Vinte e quatro horas e quatro escalas depois, chego finalmente a San Pedro de Atacama. É de noite, tenho muita fome, sono e o corpo moído de tantas acelerações e desacelerações.
Saio do hostal em busca de comida. O condutor do transfer já me tinha sossegado: “Em San Pedro, para comer, basta ter fome.” A pequena aldeia, com 2500 habitantes locais e uma população móvel de mais do dobro, não fica atrás das mais cosmopolitas metrópoles. Lojas, restaurantes e agências de turismo estão abertas até à meia-noite, uma da manhã.
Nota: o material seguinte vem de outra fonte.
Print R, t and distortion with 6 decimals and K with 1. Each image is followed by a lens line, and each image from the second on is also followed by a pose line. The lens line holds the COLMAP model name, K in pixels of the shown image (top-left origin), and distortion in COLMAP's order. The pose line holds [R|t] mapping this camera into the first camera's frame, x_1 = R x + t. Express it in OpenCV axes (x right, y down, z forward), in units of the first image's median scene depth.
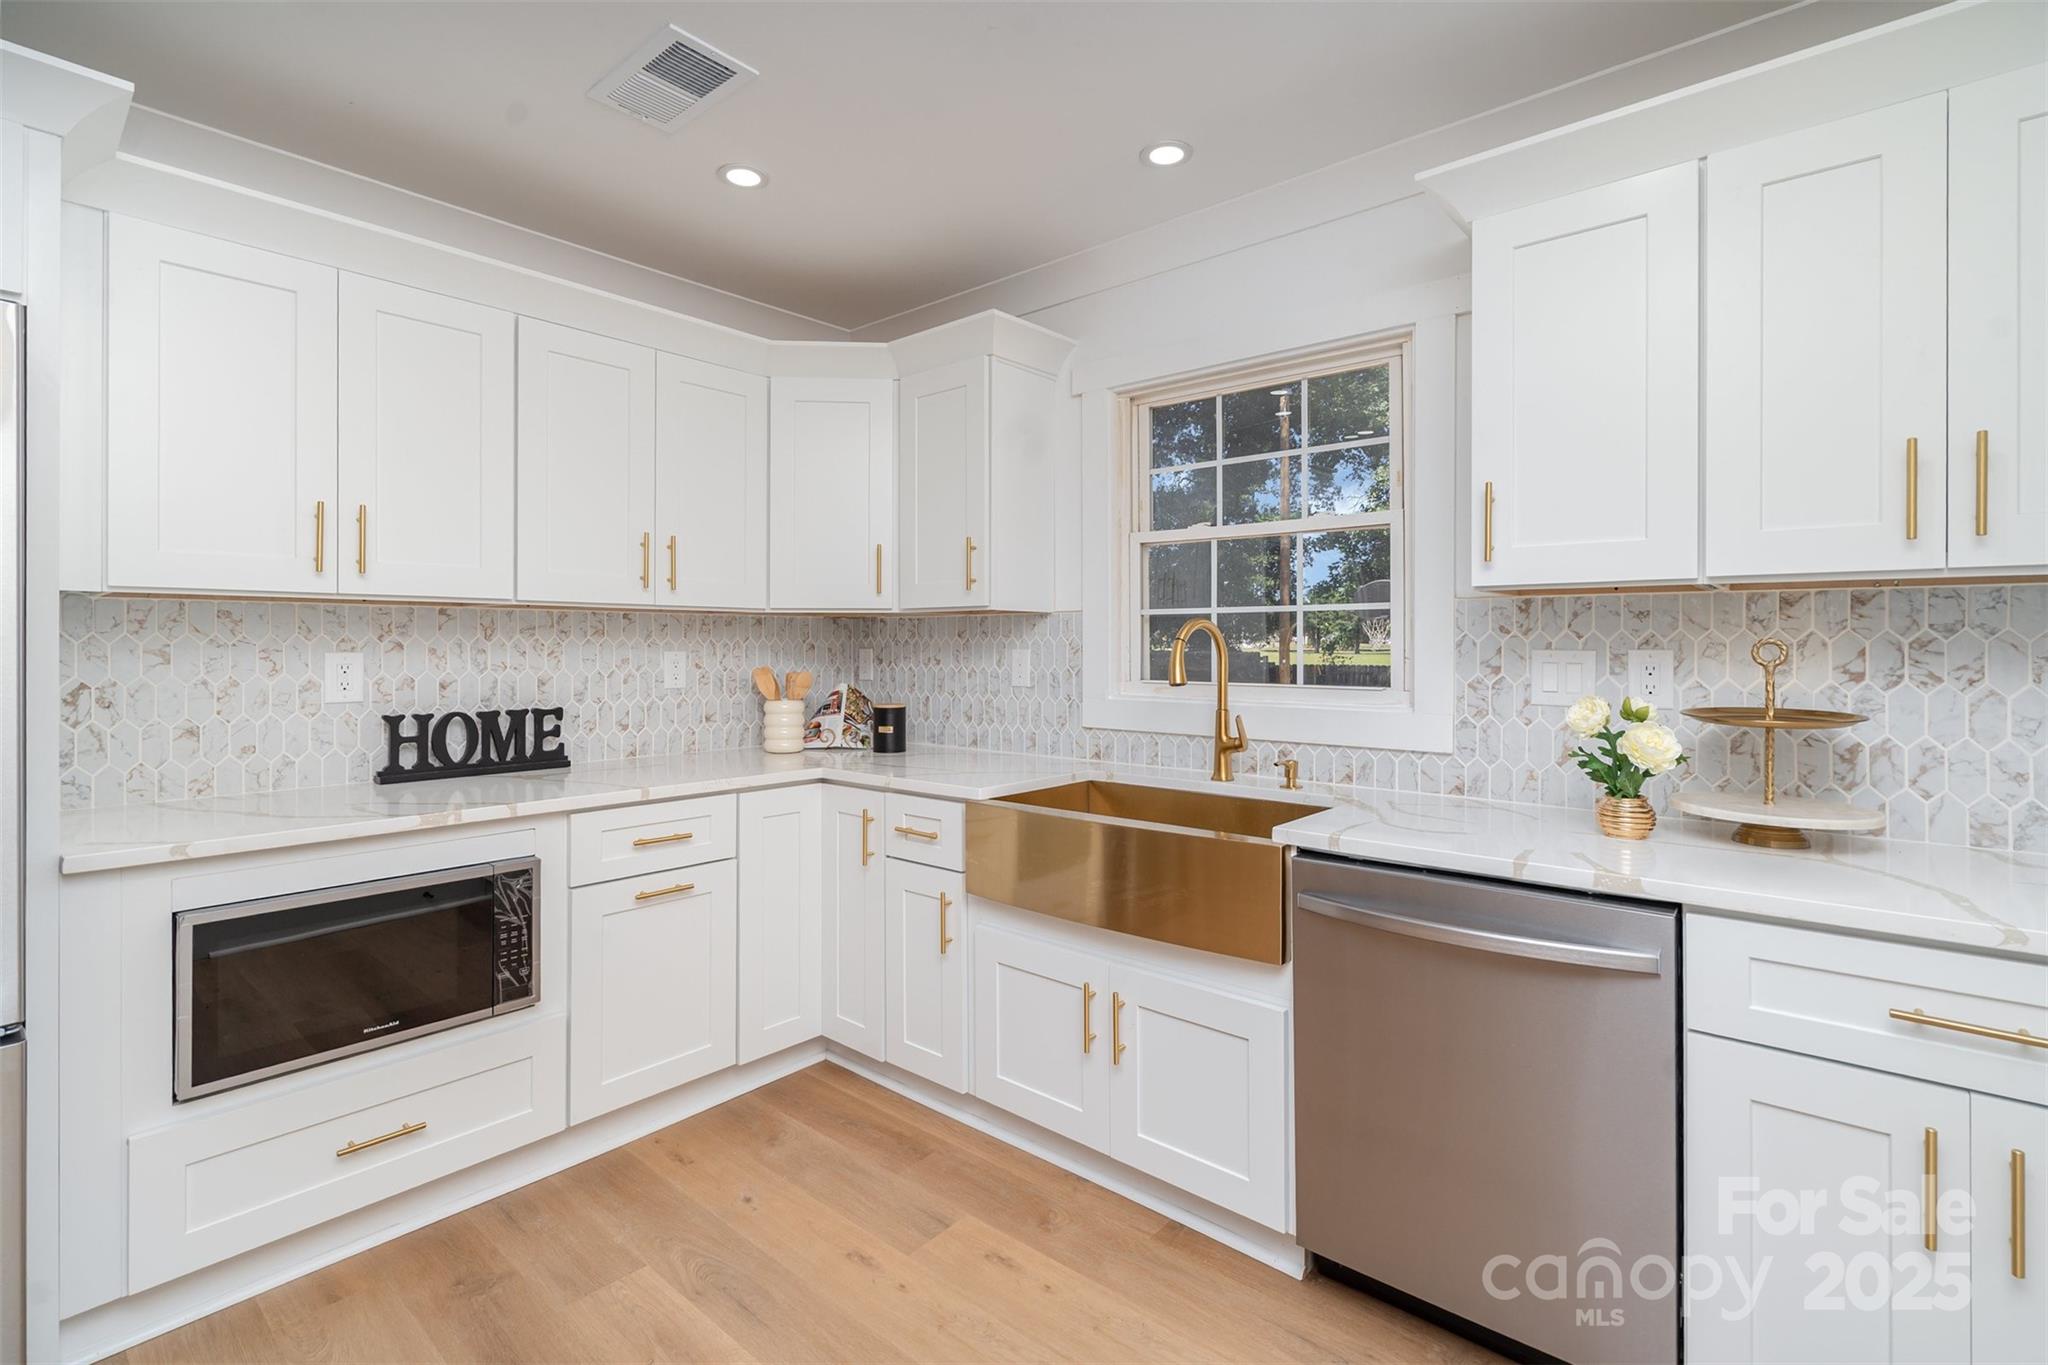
lens RADIAL K [[926.1, 0, 1020.0], [0, 926.1, 670.2], [0, 0, 1]] dist [-0.003370, 0.000227]
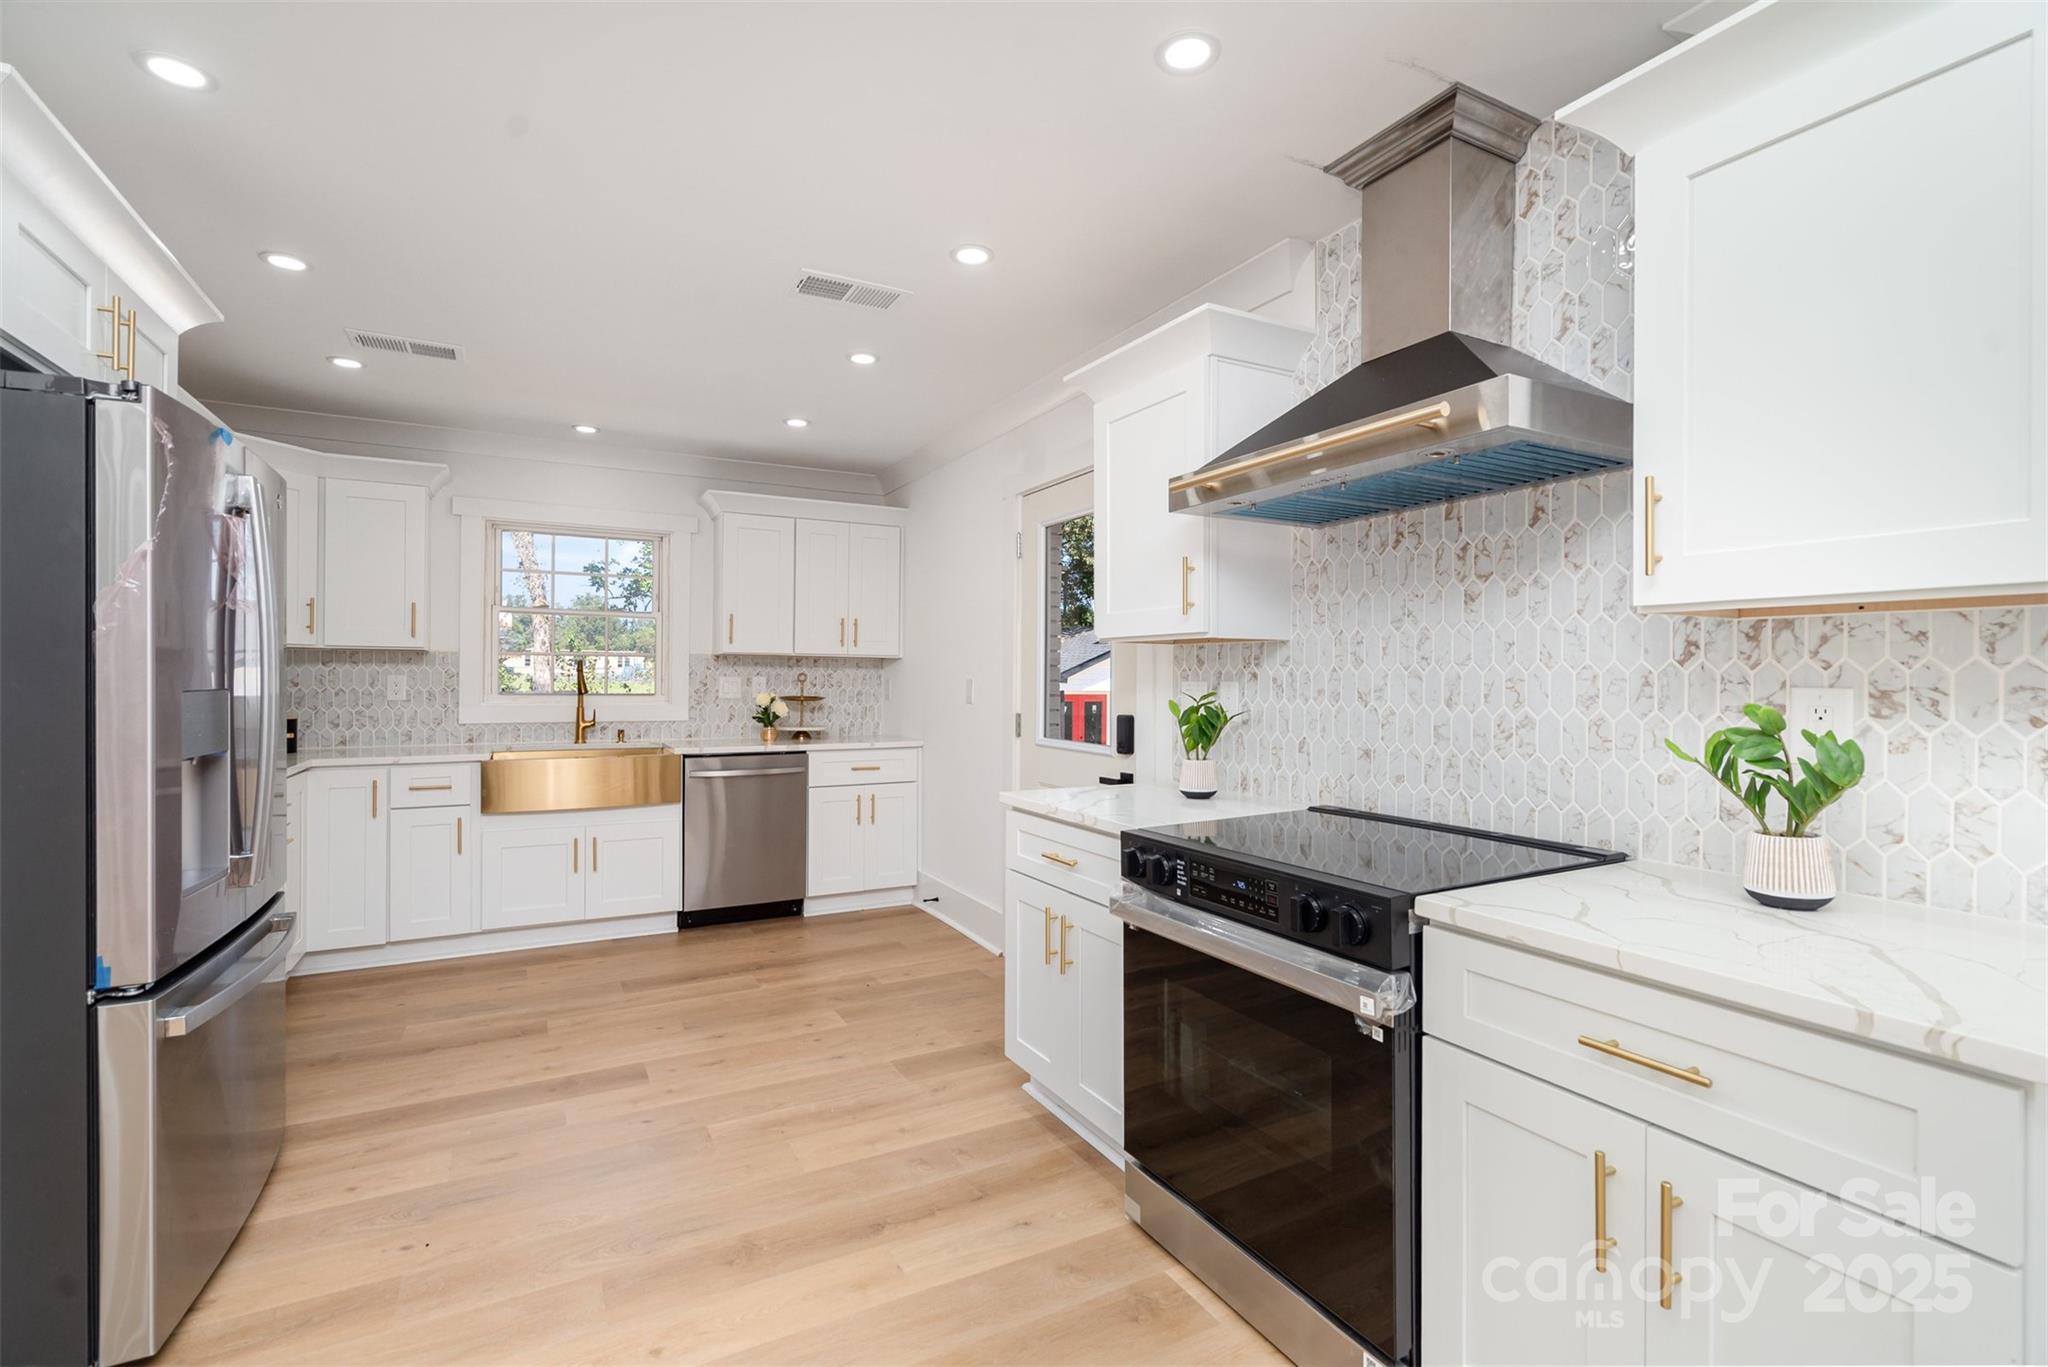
lens RADIAL K [[926.1, 0, 1024.2], [0, 926.1, 679.8], [0, 0, 1]] dist [-0.003370, 0.000227]
pose [[0.368092, -0.002808, 0.929785, -1.497935], [0.014895, 0.999885, -0.002877, 0.005772], [-0.929670, 0.014908, 0.368091, -0.707330]]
Assim que ponho o pé fora de casa e me lembro de olhar para cima, perco o cansaço, o sono e a fome (bem, a fome não). Estou por baixo do centro da nossa Galáxia e percebo finalmente porque lhe chamam Via Láctea. Parece mesmo um rio leitoso, onde apetece mergulhar. Também se percebe a nebulosa brilhante das Nuvens de Magalhães (que receberam o nome de Fernão de Magalhães, o primeiro europeu a observá-las, durante a sua viagem de circum-navegação) “O céu é o melhor que nós temos”, diz-me Ruby, a dona do Hostal Masai(em atacamenho significa ‘aquele que traz a chuva’). E os chilenos cuidam do seu céu como ninguém.
As ruas são iluminadas por candeeiros de ferro preto que só se acendem à passagem de pessoas e não emitem luz para cima. Uma medida que poupa energia e limita a poluição luminosa, principal inimiga de um céu estrelado. Com ruas de terra batida avermelhada, casas baixinhas de adobe e pedra, e uma praça principal a que não falta uma igreja e árvores generosas (onde o presidente do Chile, Sebastián Piñera, que estará presente na inauguração do Observatório ALMA, tinha sido visto a passear), San Pedro é simplesmente encantadora. Ouvem-se todas as línguas e percebem-se várias proveniências. Num restaurante, uma dúzia de alemães celebra a despedida de um colega de trabalho. São engenheiros do ALMA. O trabalho está feito. Faltam dois dias para a grande inauguração do maior observatório da atualidade.